### [YOUR INSTRUCTIONS]
All entries are to be copied verbatim, while the pictures stay out.

### [GIVEN RECORDS]

- - - - -

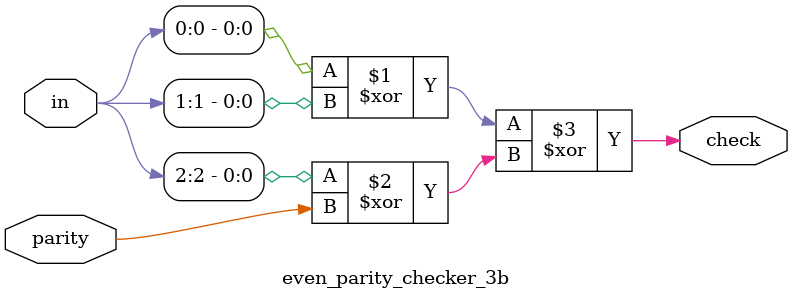
<source format=v>
module even_parity_checker_3b
(
        input [2:0] in,
        input parity,
        output check
);
        assign check = (in[0] ^ in[1]) ^ (in[2] ^ parity);
endmodule

</source>
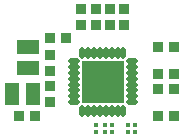
<source format=gts>
G04*
G04 #@! TF.GenerationSoftware,Altium Limited,Altium Designer,25.5.2 (35)*
G04*
G04 Layer_Color=8388736*
%FSLAX24Y24*%
%MOIN*%
G70*
G04*
G04 #@! TF.SameCoordinates,10BE4CE9-2312-42DA-BD6A-6239ED57E976*
G04*
G04*
G04 #@! TF.FilePolarity,Negative*
G04*
G01*
G75*
%ADD25R,0.0355X0.0375*%
%ADD26O,0.0178X0.0395*%
%ADD27R,0.0178X0.0166*%
%ADD28R,0.0375X0.0355*%
%ADD29R,0.1438X0.1438*%
%ADD30O,0.0395X0.0178*%
%ADD31R,0.0157X0.0146*%
%ADD32R,0.0777X0.0505*%
%ADD33R,0.0505X0.0777*%
D25*
X1850Y1142D02*
D03*
X2382D02*
D03*
Y-1142D02*
D03*
X1850D02*
D03*
X-1742Y1437D02*
D03*
X-1211D02*
D03*
X-2244Y-1142D02*
D03*
X-2776D02*
D03*
X2382Y-246D02*
D03*
X1850D02*
D03*
X2382Y246D02*
D03*
X1850D02*
D03*
D26*
X98Y965D02*
D03*
X-295D02*
D03*
X-689Y-965D02*
D03*
X-492D02*
D03*
X-295D02*
D03*
X-98D02*
D03*
X98D02*
D03*
X295D02*
D03*
X492D02*
D03*
X689D02*
D03*
Y965D02*
D03*
X492D02*
D03*
X295D02*
D03*
X-98D02*
D03*
X-492D02*
D03*
X-689D02*
D03*
D27*
X315Y-1463D02*
D03*
Y-1687D02*
D03*
X79Y-1463D02*
D03*
Y-1687D02*
D03*
X1063D02*
D03*
Y-1463D02*
D03*
X827D02*
D03*
Y-1687D02*
D03*
D28*
X236Y2431D02*
D03*
Y1900D02*
D03*
X709Y2431D02*
D03*
Y1900D02*
D03*
X-236Y2431D02*
D03*
Y1900D02*
D03*
X-709Y2431D02*
D03*
Y1900D02*
D03*
X-1742Y344D02*
D03*
Y876D02*
D03*
Y-148D02*
D03*
Y-679D02*
D03*
D29*
X-0Y0D02*
D03*
D30*
X-965Y689D02*
D03*
Y492D02*
D03*
Y295D02*
D03*
Y98D02*
D03*
Y-98D02*
D03*
Y-295D02*
D03*
Y-492D02*
D03*
Y-689D02*
D03*
X965D02*
D03*
Y-492D02*
D03*
Y-295D02*
D03*
Y-98D02*
D03*
Y98D02*
D03*
Y295D02*
D03*
Y492D02*
D03*
Y689D02*
D03*
D31*
X-236Y-1463D02*
D03*
Y-1687D02*
D03*
D32*
X-2480Y1146D02*
D03*
Y449D02*
D03*
D33*
X-2329Y-404D02*
D03*
X-3026D02*
D03*
M02*

</source>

- - - - -

### [SOLUTION TO THIS EXERCISE]
<source format=v>
module even_parity_checker_3b
(
        input [2:0] in,
        input parity,
        output check
);
        assign check = (in[0] ^ in[1]) ^ (in[2] ^ parity);
endmodule

</source>
<source format=gts>
G04*
G04 #@! TF.GenerationSoftware,Altium Limited,Altium Designer,25.5.2 (35)*
G04*
G04 Layer_Color=8388736*
%FSLAX24Y24*%
%MOIN*%
G70*
G04*
G04 #@! TF.SameCoordinates,10BE4CE9-2312-42DA-BD6A-6239ED57E976*
G04*
G04*
G04 #@! TF.FilePolarity,Negative*
G04*
G01*
G75*
%ADD25R,0.0355X0.0375*%
%ADD26O,0.0178X0.0395*%
%ADD27R,0.0178X0.0166*%
%ADD28R,0.0375X0.0355*%
%ADD29R,0.1438X0.1438*%
%ADD30O,0.0395X0.0178*%
%ADD31R,0.0157X0.0146*%
%ADD32R,0.0777X0.0505*%
%ADD33R,0.0505X0.0777*%
D25*
X1850Y1142D02*
D03*
X2382D02*
D03*
Y-1142D02*
D03*
X1850D02*
D03*
X-1742Y1437D02*
D03*
X-1211D02*
D03*
X-2244Y-1142D02*
D03*
X-2776D02*
D03*
X2382Y-246D02*
D03*
X1850D02*
D03*
X2382Y246D02*
D03*
X1850D02*
D03*
D26*
X98Y965D02*
D03*
X-295D02*
D03*
X-689Y-965D02*
D03*
X-492D02*
D03*
X-295D02*
D03*
X-98D02*
D03*
X98D02*
D03*
X295D02*
D03*
X492D02*
D03*
X689D02*
D03*
Y965D02*
D03*
X492D02*
D03*
X295D02*
D03*
X-98D02*
D03*
X-492D02*
D03*
X-689D02*
D03*
D27*
X315Y-1463D02*
D03*
Y-1687D02*
D03*
X79Y-1463D02*
D03*
Y-1687D02*
D03*
X1063D02*
D03*
Y-1463D02*
D03*
X827D02*
D03*
Y-1687D02*
D03*
D28*
X236Y2431D02*
D03*
Y1900D02*
D03*
X709Y2431D02*
D03*
Y1900D02*
D03*
X-236Y2431D02*
D03*
Y1900D02*
D03*
X-709Y2431D02*
D03*
Y1900D02*
D03*
X-1742Y344D02*
D03*
Y876D02*
D03*
Y-148D02*
D03*
Y-679D02*
D03*
D29*
X-0Y0D02*
D03*
D30*
X-965Y689D02*
D03*
Y492D02*
D03*
Y295D02*
D03*
Y98D02*
D03*
Y-98D02*
D03*
Y-295D02*
D03*
Y-492D02*
D03*
Y-689D02*
D03*
X965D02*
D03*
Y-492D02*
D03*
Y-295D02*
D03*
Y-98D02*
D03*
Y98D02*
D03*
Y295D02*
D03*
Y492D02*
D03*
Y689D02*
D03*
D31*
X-236Y-1463D02*
D03*
Y-1687D02*
D03*
D32*
X-2480Y1146D02*
D03*
Y449D02*
D03*
D33*
X-2329Y-404D02*
D03*
X-3026D02*
D03*
M02*

</source>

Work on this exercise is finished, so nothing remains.